● Tâches demandées:
A - Recopiez fidèlement le passage de l’extrait sur la Motown qui commence par les mots contenant « Ainsi parlait Smokey » et se termine par « son principal objectif. ».
B - Pour chacune des affirmations suivantes, indiquez par oui ou par non si elle concorde avec l’extrait sur la Motown, puis citez textuellement les mots de l’extrait qui tranchent la question.
(i) Berry Gordy est le fondateur du label Motown.
(ii) Les paroles de Papa Was a Rolling Stone ont été écrites par Norman Whitfield.
(iii) Le père dont parle la chanson est retrouvé mort un 3 septembre.
C - Présentez sous forme de liste, en conservant les faits essentiels, le paragraphe de l’extrait sur la Motown qui commence par « L’espoir et les illusions des sixties ».

● Extrait choisi:
- - -
Motown : après les douceurs des sixties, l’heure du funk réaliste.
« Papa Was a Rolling Stone », c’est l’histoire d’un maillon essentiel de l’histoire du funk, et de son évolution. Ainsi que l’ultime joyau du groupe le plus élégant des sixties… The Temptations !
“ Pourquoi le public aime-t-il autant les histoires de misère ? ”
Ainsi parlait Smokey Robinson au sein des bureaux de la maison Motown au début des années 70. Pour cet artiste faiseur de tubes, souvent légers et généralement optimistes, le questionnement semblait légitime. En 1971, les deux compositeurs Norman Whitfield et Barrett Strong avaient déjà composé quelques titres flirtant vaguement avec le drame (War et I Heard it Through the Grapevine).
Mais jusqu’ici la Motown se voulait une entreprise dédiée essentiellement au divertissement. Faire oublier l’injustice et les inégalités à la communauté noire en conservant classe et dignité était son principal objectif.
L’espoir et les illusions des sixties s’étant dissous dans le sang et les overdoses d’héroïne, la candeur des productions Motown ne fait plus recette au début des années 70. Même l’intraitable Berry Gordy, directeur et fondateur du label, se sent démuni devant une telle conjoncture. Whitfield et Strong, eux, comprennent que la tendance est au réalisme.
L’ère du neofunk
C’est dans son vécu, et principalement les drames familiaux vécus par des amis ou voisins que Barrett Strong puise les paroles de Papa Was a Rolling Stone. Et plus généralement, dans la tradition du blues. L’histoire d’un père de famille oisif, infidèle, “volant au nom du seigneur”, et retrouvé mort un 3 septembre.
- - -
[Éléments enregistrés du jeu de données]

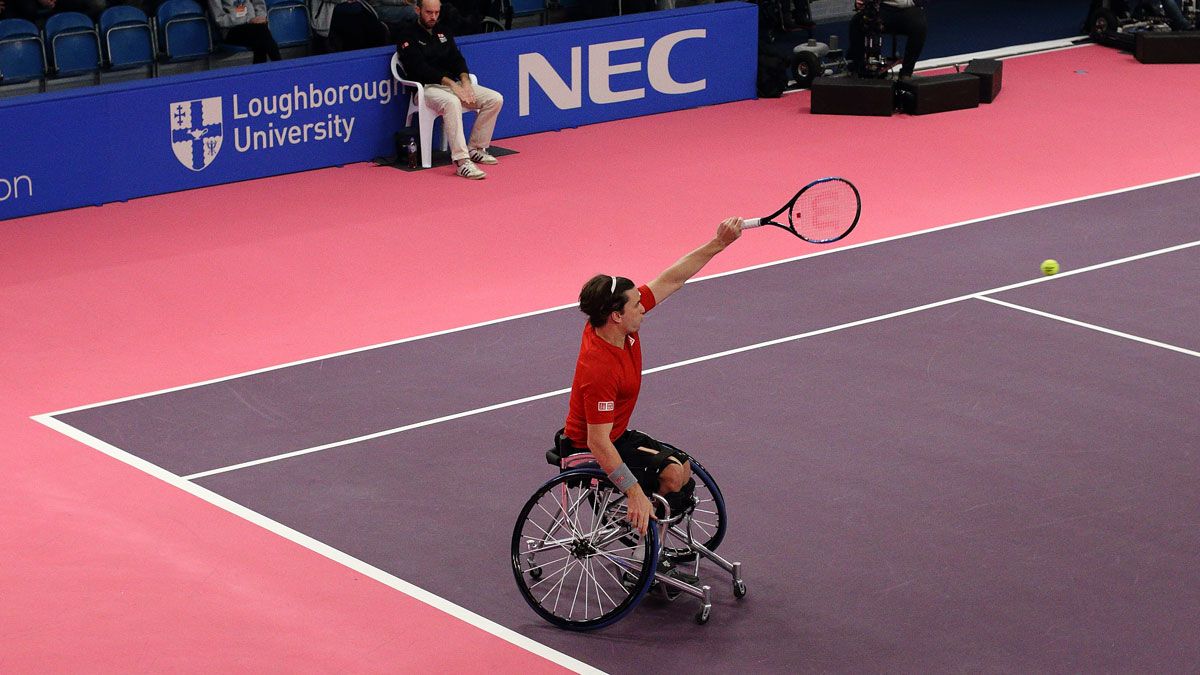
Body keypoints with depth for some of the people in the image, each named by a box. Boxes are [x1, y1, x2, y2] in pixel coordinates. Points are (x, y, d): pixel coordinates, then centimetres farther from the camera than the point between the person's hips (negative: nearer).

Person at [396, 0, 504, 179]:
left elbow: (457, 59, 12)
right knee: (452, 102, -41)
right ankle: (461, 161, -47)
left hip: (454, 84, 7)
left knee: (495, 99, -9)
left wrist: (465, 81, -10)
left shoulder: (443, 32, 19)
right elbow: (420, 68, -15)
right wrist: (450, 84, -23)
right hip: (428, 88, -7)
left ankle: (475, 149, 1)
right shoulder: (408, 36, -3)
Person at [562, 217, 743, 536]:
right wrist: (635, 493, -38)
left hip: (618, 434, 10)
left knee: (684, 469, 17)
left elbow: (670, 280, -4)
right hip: (589, 452, -10)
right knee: (671, 475, -22)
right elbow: (598, 443, -35)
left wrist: (718, 243, -10)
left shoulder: (621, 324, -12)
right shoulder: (600, 369, -36)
- - -
● Réponses:
A -
Ainsi parlait Smokey Robinson au sein des bureaux de la maison Motown au début des années 70. Pour cet artiste faiseur de tubes, souvent légers et généralement optimistes, le questionnement semblait légitime. En 1971, les deux compositeurs Norman Whitfield et Barrett Strong avaient déjà composé quelques titres flirtant vaguement avec le drame (War et I Heard it Through the Grapevine).
Mais jusqu’ici la Motown se voulait une entreprise dédiée essentiellement au divertissement. Faire oublier l’injustice et les inégalités à la communauté noire en conservant classe et dignité était son principal objectif.

B -
(i) Oui : « Berry Gordy, directeur et fondateur du label »
(ii) Non : « C’est dans son vécu, et principalement les drames familiaux vécus par des amis ou voisins que Barrett Strong puise les paroles de Papa Was a Rolling Stone. »
(iii) Oui : « retrouvé mort un 3 septembre »

C -
- Au début des années 70, l’espoir et les illusions des sixties se sont dissous dans le sang et les overdoses d’héroïne.
- La candeur des productions Motown ne fait plus recette.
- Berry Gordy, directeur et fondateur du label, se sent démuni face à cette situation.
- Whitfield et Strong comprennent que la tendance est au réalisme.